Powerful Women in the Workplace

    Last week the majority of the freshman who are studying business were frantically studying and pulling all-nighters in order to succeed on Wednesday’s Econ 2005 Exam. Unfortunately, I was one of those freshman stress eating and needing caffeine in IV form. While at the library one of my male classmates and I were finishing up studying and discussing our majors and what we hoped to do with them. After he had already insulted many of the majors in Pamplin he covered it up with “Oh, I hope you aren’t any of those majors, but there are some joke ones”. My stunned self hesitated too long in order to have a good comeback before he informed me that I would just end up as a “trophy wife, or something” since my marketing major was not finance, accounting or BIT which are the highest paid majors coming out of Pamplin.

    I wonder if I was a guy if he would have told me I would be a stay at home dad, or basically tell me my education would result in me not doing anything with my life. I have a huge amount of respect for stay at home parents, my own mother was one until my brother and I were older and no longer needed her assistance as much as before. If in the future my life allows me to be able to stay home with my children then wonderful, who is to judge a woman for making that decision? Being a mother is a full time job in itself.
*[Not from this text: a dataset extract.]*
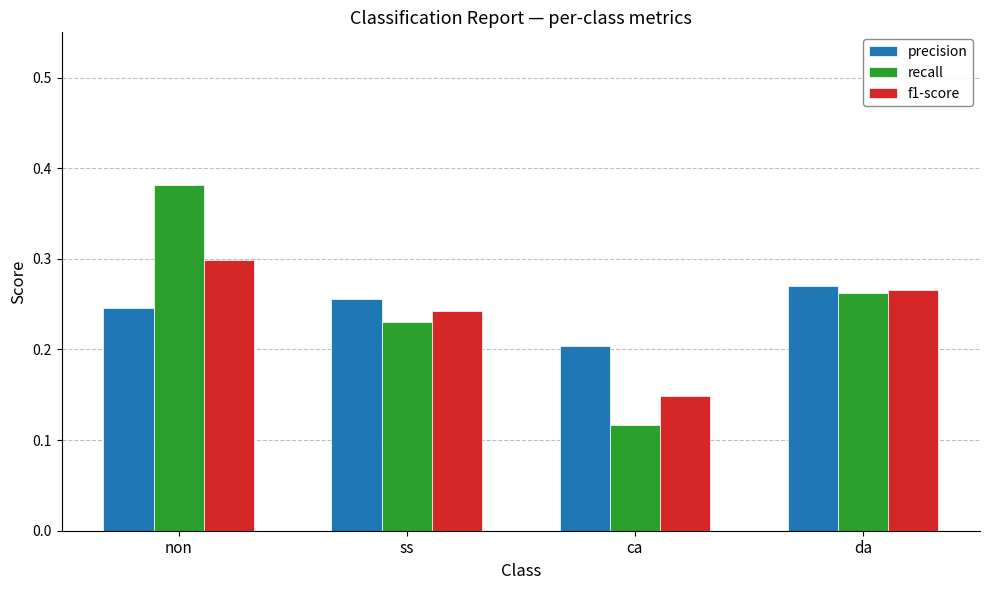

Where is precision nearest to the value 0?

ca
So thank you moms, and especially mine because I would not be where I am today if not for your unwavering love and support.
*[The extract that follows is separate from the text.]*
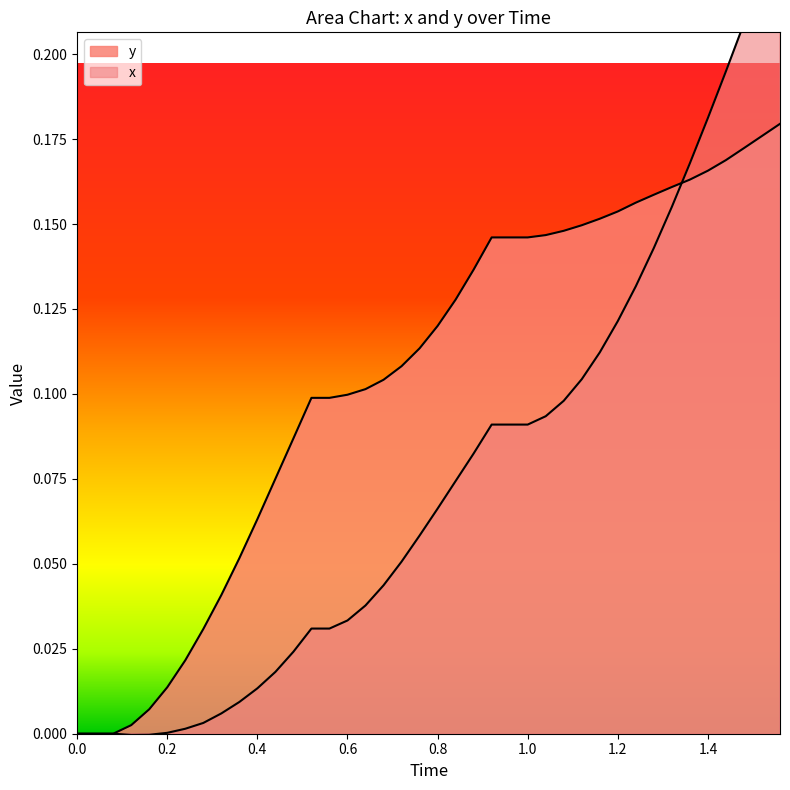

What is the difference between the maximum and minimum values in the x series?

0.2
    Here is my very late and lengthy comeback to my male classmate. As women we can do anything and no one should tell us what our future holds or undermine something that we might choose to pursue. There are plenty of powerful and successful women in the business world. To name a few from Forbes Magazine’s article, “The World’s 20 Most Powerful Women In Business”, listed at #1 is Sheryl Sandberg who worked with Facebook for four years as COO, #2 Indra Nooyi who is the CEO and chair of PepsiCo, #3 Irene Rosenfeld who is the CEO and chairman of Kraft, and finally at #4 is Virginia Rometty who was made CEO at IBM making her the first woman ever to lead the century-old tech powerhouse with more than $100 billion in revenue. These women are proof that we have a voice and have the power to break down barriers.

    My favorite example is the CEO of Barstool Sports, Erika Nardini. Business Insider wrote an article about her and how she, “beat out 74 men to land her dream job”. I bring up this story because she did not have a fancy major, she worked hard and followed her heart and passions. After graduating with Sociology and Philosophy degrees Nardini moved around from AOL, Fidelity Investments and Microsoft. The article states that Nardini questioned whether she should have focused on stats and econ in school instead but realized that was not for her. Nardini was driven and her passion is what brought her to Barstool, a blogging site whose slogans include “By the common man, for the common man” and “Saturdays Are For The Boys”. Nardini got this job because she was the right person for it, she worked hard and knew what she was good at. Now she is the CEO of an extremely popular and continuously growing media outlet.

    In conclusion, women have an unlimited amount of possibilities. Let’s be real, it’s 2018 and if a woman wants to have a career she’ll do it, if she wants to be a stay at home mom she’ll do it, and if she wants to do both you can bet she will work endlessly to make it happen.